Aufgabe 1 » Übertrage aus den Datensätzen die Zeilen ab der Zeile mit „Rendered at 1654 by 1241 pixels.“ bis einschließlich der Zeile mit „title Comandos Condicionais“ in eine Markdown-Tabelle mit den Spalten „Nr.“ und „Zeile“. Leere Zeilen lässt du weg.

Textabschnitt »

Kanada will Klimaneutralität bis 2050. Dafür ist Strom aus erneuerbaren Energien das A und O. Aber Wind- und Sonnenergie sind kaum vorhanden. Ein Zukunftsmarkt?
Kanadas wichtigste Energiequellen - gewichtet nach Gesamtverbrauch - sind nach Angaben der Internationalen Energieagentur (IEA): Erdöl (45 Prozent), Erdgas (26) und Elektrizität (22). Der Stromverbrauch dürfte allerdings mit zunehmender Elektrifizierung des Transports und dem Einsatz von grünem Wasserstoff stark zulasten von Erdölprodukten wachsen.

Aufgabe 2 » Schreib den Textabschnitt über Kanadas Energiequellen vollständig und wortgetreu ab.

Eingabe »
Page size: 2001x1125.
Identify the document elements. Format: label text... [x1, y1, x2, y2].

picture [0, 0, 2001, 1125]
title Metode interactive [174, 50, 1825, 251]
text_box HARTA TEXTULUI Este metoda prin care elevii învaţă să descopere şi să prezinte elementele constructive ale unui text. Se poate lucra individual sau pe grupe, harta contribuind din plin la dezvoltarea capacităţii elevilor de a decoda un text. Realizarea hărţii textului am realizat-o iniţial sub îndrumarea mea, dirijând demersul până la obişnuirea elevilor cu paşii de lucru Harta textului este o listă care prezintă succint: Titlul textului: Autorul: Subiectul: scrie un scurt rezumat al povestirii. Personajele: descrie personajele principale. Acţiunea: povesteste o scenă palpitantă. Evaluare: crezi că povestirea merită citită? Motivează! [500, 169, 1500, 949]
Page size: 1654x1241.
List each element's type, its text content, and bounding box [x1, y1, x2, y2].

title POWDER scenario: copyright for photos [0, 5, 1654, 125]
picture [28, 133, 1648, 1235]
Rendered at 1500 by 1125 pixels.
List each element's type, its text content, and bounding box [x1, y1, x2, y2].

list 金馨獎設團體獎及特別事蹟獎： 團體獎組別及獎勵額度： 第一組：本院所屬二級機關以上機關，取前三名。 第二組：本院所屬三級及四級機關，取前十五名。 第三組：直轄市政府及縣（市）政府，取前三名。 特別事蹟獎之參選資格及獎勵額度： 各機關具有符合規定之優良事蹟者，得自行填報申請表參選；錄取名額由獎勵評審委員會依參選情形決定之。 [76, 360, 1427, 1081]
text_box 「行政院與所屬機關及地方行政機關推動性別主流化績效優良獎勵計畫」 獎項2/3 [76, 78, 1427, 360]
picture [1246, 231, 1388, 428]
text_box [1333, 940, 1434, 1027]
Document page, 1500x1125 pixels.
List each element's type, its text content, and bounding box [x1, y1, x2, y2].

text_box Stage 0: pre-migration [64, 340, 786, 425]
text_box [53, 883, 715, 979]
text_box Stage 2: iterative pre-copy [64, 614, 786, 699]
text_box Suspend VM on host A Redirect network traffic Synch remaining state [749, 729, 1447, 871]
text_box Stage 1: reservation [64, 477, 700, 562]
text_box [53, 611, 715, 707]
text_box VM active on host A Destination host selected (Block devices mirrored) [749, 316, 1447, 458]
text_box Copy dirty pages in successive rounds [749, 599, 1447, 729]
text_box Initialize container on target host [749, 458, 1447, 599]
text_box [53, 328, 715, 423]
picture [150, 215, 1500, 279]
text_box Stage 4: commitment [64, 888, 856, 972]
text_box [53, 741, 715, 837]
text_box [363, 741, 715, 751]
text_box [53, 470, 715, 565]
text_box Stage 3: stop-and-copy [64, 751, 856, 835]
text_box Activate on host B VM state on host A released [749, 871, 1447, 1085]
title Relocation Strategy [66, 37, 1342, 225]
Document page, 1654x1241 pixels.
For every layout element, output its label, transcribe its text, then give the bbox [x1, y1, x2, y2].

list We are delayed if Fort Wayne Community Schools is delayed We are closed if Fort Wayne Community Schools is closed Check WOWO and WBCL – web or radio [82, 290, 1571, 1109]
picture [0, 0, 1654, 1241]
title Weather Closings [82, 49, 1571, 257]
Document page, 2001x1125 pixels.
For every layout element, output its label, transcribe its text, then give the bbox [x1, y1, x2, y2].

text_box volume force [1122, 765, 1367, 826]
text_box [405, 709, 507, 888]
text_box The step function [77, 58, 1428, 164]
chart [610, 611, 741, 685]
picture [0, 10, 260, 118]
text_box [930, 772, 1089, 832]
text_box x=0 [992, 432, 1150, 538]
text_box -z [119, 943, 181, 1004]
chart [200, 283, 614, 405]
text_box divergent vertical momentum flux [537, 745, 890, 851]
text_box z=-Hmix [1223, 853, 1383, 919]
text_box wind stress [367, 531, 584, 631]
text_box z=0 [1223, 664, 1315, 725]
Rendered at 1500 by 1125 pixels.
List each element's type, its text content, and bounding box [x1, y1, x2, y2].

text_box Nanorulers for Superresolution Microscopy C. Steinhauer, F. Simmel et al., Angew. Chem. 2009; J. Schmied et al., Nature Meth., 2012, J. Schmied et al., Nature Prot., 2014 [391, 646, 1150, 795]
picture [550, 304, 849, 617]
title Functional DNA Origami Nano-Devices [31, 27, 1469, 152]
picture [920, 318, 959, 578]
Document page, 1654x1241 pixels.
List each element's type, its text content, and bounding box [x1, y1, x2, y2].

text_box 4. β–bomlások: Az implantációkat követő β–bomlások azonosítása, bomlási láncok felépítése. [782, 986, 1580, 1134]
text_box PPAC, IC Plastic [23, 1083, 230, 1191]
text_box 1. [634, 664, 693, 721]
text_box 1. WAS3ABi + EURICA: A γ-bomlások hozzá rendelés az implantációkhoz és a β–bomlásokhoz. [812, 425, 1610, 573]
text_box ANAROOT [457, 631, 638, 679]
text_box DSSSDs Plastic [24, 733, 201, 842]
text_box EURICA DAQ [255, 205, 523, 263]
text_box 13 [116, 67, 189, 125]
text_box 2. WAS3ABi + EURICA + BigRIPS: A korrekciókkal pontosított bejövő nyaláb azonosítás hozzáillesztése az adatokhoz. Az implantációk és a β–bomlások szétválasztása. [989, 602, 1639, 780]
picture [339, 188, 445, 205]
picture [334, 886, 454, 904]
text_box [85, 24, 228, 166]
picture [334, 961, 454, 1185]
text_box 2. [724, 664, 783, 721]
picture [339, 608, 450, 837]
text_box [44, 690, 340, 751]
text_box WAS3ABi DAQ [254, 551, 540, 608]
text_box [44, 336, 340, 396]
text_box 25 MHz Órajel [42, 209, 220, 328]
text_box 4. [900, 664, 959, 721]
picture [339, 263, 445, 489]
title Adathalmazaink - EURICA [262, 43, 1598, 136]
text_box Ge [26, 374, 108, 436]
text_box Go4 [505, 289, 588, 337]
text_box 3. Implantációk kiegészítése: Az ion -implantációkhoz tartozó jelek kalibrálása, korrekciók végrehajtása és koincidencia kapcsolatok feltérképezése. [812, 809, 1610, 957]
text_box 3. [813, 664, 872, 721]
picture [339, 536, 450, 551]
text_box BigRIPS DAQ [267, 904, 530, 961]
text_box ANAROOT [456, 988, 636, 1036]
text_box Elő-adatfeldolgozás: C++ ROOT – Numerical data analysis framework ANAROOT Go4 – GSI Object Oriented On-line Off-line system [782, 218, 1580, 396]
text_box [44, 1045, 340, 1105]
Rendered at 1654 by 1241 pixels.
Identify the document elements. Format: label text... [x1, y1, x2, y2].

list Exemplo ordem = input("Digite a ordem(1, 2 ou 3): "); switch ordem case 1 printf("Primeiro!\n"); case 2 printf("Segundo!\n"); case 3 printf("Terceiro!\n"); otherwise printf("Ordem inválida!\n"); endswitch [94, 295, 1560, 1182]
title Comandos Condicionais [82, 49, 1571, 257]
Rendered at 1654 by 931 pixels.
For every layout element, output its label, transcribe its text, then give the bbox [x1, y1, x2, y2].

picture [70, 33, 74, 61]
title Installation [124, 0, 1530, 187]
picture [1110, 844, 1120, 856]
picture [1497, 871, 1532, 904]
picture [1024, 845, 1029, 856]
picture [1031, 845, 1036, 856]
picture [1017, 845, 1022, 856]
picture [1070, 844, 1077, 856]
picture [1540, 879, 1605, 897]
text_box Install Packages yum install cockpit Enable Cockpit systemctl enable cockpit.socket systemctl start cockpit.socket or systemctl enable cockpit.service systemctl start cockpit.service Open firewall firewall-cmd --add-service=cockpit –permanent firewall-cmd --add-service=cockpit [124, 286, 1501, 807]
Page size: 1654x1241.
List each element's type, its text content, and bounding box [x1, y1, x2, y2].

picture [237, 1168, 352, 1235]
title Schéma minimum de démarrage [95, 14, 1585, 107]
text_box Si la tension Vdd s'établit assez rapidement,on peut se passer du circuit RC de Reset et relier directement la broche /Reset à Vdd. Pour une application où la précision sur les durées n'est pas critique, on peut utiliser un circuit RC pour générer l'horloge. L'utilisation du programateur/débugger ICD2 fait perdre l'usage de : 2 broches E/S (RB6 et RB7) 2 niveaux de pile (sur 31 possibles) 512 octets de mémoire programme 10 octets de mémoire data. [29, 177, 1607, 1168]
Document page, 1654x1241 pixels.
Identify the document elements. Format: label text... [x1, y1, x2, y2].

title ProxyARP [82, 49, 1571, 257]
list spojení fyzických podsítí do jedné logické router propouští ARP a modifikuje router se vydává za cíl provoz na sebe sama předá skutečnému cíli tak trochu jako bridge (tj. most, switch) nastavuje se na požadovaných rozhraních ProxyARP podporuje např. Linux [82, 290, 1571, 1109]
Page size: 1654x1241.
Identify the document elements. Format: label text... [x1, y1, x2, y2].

Richtige Antwort 1 »
| Nr. | Zeile |
|---|---|
| 1 | Rendered at 1654 by 1241 pixels. |
| 2 | Identify the document elements. Format: label text... [x1, y1, x2, y2]. |
| 3 | list Exemplo ordem = input("Digite a ordem(1, 2 ou 3): "); switch ordem case 1 printf("Primeiro!\n"); case 2 printf("Segundo!\n"); case 3 printf("Terceiro!\n"); otherwise printf("Ordem inválida!\n"); endswitch [94, 295, 1560, 1182] |
| 4 | title Comandos Condicionais [82, 49, 1571, 257] |

Richtige Antwort 2 »
Kanada will Klimaneutralität bis 2050. Dafür ist Strom aus erneuerbaren Energien das A und O. Aber Wind- und Sonnenergie sind kaum vorhanden. Ein Zukunftsmarkt?
Kanadas wichtigste Energiequellen - gewichtet nach Gesamtverbrauch - sind nach Angaben der Internationalen Energieagentur (IEA): Erdöl (45 Prozent), Erdgas (26) und Elektrizität (22). Der Stromverbrauch dürfte allerdings mit zunehmender Elektrifizierung des Transports und dem Einsatz von grünem Wasserstoff stark zulasten von Erdölprodukten wachsen.